**** Page text ****
Isn’t it amazing how these models have shifted from extractive summarization—copying the source verbatim—to now providing abstractive summarizations? They are now completely re-writing the summary to match the reader’s style preference and the reader’s existing knowledge. What’s even more astonishing is that these new models can not only generate new code, but explain your existing code. Fascinating.

Frequently these large models are so powerful that they even yield impressive results when queried in a zero-shot or few-shot manner. Although this allows for rapid experimentation and seeing results immediately, for many tasks this is often followed by finetuning a model to achieve the best performance and efficiency. However, finetuning every single one of their billions of parameters becomes impractical inefficient. Moreover, given the size of the models, do we even have enough labeled data to train such a massive model without overfitting?

Parameter Efficient Finetuning (Peft) to the rescue: You can now achieve great performance while only tuning a small fraction of the weights. Not having to tune billions of parameters across multiple machines, makes the whole process of finetuning more practical and economically viable again. Using PEFT and quantization allows large models with billions of parameters to be finetuned on a single GPU.

This mini-series is for experienced ML practitioners who want to explore PEFT and specifically LoRA [2]:

In Article One we explore the motivation for parameter efficient finetuning (PEFT). We review why and how finetuning works, what aspects of our existing practices can be retained, generalized and applied in a refined fashion. We’ll get hands-on and implement the essentials from scratch to create an intuitive understanding and to illustrate the simplicity of the method we chose to explore, LoRA.
**** Data extract ****
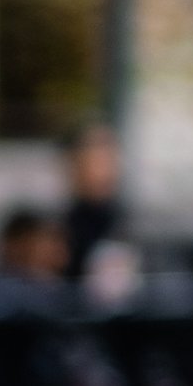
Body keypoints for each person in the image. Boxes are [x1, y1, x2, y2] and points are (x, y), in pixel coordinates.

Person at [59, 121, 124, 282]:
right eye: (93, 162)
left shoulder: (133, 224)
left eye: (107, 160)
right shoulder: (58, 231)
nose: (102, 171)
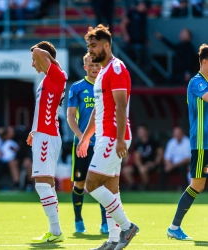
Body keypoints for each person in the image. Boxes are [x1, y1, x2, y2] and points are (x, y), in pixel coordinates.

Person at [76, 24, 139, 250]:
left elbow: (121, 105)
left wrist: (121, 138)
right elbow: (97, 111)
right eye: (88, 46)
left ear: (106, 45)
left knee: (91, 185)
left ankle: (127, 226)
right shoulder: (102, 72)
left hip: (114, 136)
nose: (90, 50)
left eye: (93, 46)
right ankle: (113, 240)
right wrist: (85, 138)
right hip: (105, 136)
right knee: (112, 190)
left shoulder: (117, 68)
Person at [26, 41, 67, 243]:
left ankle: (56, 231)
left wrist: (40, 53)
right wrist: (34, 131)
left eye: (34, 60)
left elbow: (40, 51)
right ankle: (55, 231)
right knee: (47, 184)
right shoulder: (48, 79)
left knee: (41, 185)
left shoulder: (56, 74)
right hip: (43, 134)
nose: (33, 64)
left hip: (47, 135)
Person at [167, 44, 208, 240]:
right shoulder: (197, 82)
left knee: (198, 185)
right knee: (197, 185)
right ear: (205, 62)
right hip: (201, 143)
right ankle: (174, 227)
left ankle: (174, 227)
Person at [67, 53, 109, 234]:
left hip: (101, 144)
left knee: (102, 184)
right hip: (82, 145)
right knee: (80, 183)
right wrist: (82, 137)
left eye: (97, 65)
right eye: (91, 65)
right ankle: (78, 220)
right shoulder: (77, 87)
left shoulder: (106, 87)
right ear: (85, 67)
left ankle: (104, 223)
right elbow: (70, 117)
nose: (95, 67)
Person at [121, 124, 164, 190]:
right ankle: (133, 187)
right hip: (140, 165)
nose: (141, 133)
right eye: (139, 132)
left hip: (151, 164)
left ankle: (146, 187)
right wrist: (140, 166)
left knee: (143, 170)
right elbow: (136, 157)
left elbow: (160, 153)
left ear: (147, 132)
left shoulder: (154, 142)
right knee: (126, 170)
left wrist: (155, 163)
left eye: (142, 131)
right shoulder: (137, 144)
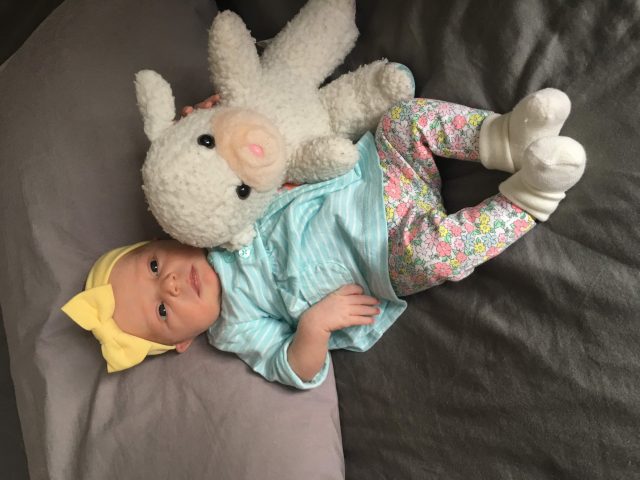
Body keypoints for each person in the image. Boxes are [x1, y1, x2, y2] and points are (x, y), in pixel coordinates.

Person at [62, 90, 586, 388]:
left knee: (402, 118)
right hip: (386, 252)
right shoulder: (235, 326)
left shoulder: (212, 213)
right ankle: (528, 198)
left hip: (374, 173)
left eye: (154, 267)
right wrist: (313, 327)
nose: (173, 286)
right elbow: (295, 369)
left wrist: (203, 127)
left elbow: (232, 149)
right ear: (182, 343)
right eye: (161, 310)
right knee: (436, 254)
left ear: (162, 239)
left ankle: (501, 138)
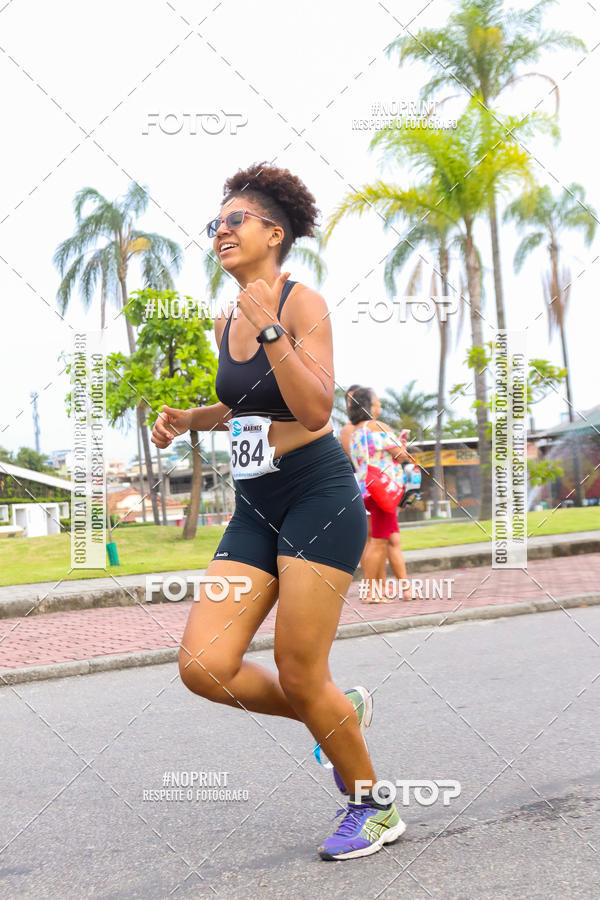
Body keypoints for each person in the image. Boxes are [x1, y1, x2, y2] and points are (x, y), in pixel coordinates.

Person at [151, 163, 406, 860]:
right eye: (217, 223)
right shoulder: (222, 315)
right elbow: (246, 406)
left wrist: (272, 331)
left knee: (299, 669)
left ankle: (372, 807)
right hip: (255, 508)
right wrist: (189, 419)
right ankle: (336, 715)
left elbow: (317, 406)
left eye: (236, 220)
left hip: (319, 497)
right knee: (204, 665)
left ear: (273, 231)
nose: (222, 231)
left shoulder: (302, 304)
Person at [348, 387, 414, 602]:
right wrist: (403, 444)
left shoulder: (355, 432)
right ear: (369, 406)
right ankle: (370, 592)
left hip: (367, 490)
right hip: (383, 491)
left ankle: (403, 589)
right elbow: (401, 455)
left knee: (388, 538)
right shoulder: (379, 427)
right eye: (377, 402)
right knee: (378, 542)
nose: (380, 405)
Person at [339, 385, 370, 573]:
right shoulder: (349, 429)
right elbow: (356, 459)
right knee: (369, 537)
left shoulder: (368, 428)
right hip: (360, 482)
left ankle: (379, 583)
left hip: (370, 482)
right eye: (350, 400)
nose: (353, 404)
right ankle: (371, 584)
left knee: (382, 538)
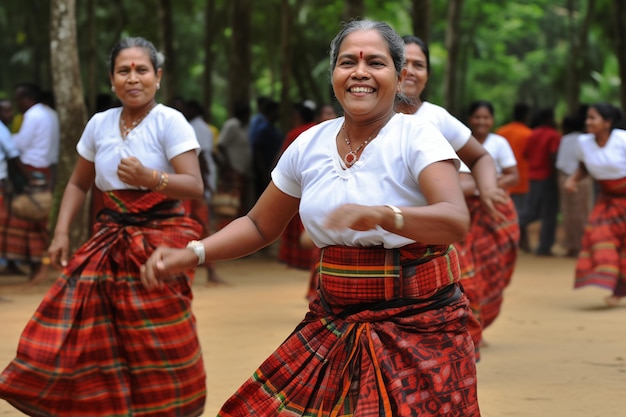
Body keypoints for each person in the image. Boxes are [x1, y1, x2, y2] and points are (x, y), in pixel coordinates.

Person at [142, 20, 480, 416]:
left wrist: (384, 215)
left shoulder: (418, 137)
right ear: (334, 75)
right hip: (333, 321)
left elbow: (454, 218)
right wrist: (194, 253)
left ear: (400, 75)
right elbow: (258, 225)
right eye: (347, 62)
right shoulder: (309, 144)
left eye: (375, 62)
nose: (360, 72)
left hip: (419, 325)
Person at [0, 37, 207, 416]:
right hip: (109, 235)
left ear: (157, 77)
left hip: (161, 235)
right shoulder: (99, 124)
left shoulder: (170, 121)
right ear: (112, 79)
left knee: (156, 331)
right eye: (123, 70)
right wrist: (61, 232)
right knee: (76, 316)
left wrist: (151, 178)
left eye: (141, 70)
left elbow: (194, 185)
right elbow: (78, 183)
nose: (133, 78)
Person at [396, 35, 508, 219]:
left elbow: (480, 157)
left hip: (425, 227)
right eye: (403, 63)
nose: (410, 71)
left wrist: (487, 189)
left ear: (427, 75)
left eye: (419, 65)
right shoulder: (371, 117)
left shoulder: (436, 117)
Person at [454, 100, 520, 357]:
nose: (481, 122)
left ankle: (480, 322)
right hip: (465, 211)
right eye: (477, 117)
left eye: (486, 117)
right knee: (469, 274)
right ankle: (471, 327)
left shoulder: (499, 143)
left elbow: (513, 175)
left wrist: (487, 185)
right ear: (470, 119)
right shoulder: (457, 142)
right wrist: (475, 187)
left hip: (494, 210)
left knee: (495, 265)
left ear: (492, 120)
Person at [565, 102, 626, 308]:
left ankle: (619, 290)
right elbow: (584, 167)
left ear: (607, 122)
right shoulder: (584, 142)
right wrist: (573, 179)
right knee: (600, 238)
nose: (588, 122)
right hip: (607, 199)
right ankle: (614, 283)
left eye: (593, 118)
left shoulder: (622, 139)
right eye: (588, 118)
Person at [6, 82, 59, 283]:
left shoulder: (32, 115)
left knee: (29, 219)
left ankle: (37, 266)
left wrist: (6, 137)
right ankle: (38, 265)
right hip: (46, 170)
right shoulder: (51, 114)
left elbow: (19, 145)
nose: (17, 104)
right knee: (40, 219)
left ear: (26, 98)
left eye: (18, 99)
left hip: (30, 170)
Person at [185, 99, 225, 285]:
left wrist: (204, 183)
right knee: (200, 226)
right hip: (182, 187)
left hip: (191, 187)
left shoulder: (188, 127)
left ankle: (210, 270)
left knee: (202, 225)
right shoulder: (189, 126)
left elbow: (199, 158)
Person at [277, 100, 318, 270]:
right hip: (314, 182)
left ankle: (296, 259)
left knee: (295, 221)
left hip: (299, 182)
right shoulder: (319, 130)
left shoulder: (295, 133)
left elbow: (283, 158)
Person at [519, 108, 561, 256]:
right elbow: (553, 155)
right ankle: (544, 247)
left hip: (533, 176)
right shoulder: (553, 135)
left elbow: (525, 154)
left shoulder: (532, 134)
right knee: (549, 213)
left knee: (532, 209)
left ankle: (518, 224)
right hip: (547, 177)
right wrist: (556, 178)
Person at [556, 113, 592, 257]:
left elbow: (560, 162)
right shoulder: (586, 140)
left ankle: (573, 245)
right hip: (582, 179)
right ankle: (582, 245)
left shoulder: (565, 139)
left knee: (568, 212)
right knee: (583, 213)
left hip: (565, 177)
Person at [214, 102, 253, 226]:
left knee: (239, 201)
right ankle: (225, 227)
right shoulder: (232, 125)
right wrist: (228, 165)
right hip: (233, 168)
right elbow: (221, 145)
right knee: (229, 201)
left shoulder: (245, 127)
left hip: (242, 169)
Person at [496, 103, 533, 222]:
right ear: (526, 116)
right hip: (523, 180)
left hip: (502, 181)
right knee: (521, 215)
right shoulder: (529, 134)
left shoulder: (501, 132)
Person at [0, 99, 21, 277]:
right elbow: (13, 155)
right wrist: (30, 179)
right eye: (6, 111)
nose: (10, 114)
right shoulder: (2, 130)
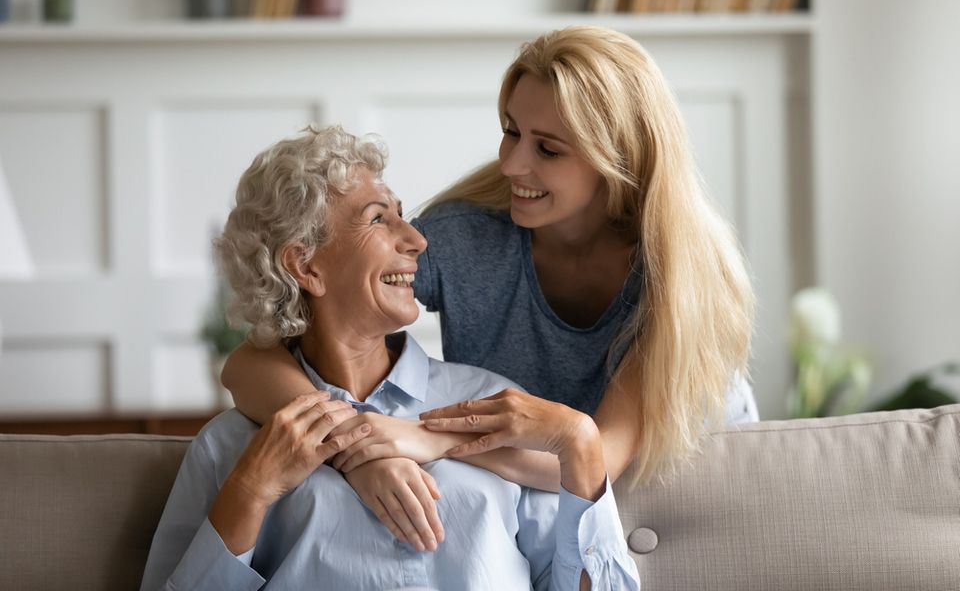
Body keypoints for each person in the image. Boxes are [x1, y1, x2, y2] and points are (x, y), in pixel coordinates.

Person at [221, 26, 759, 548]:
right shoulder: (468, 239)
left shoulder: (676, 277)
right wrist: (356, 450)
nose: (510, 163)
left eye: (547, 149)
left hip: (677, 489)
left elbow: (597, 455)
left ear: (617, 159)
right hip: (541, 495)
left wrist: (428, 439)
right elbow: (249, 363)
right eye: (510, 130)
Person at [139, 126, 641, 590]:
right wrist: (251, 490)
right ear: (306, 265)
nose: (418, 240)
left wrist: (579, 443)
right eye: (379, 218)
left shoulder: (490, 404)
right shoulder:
****
▸ What you will do: In the text on parameter efficient finetuning, what does combining PEFT with quantization make possible? These records have no connection to the text.

▸ Response box: Finetuning large models with billions of parameters on a single GPU.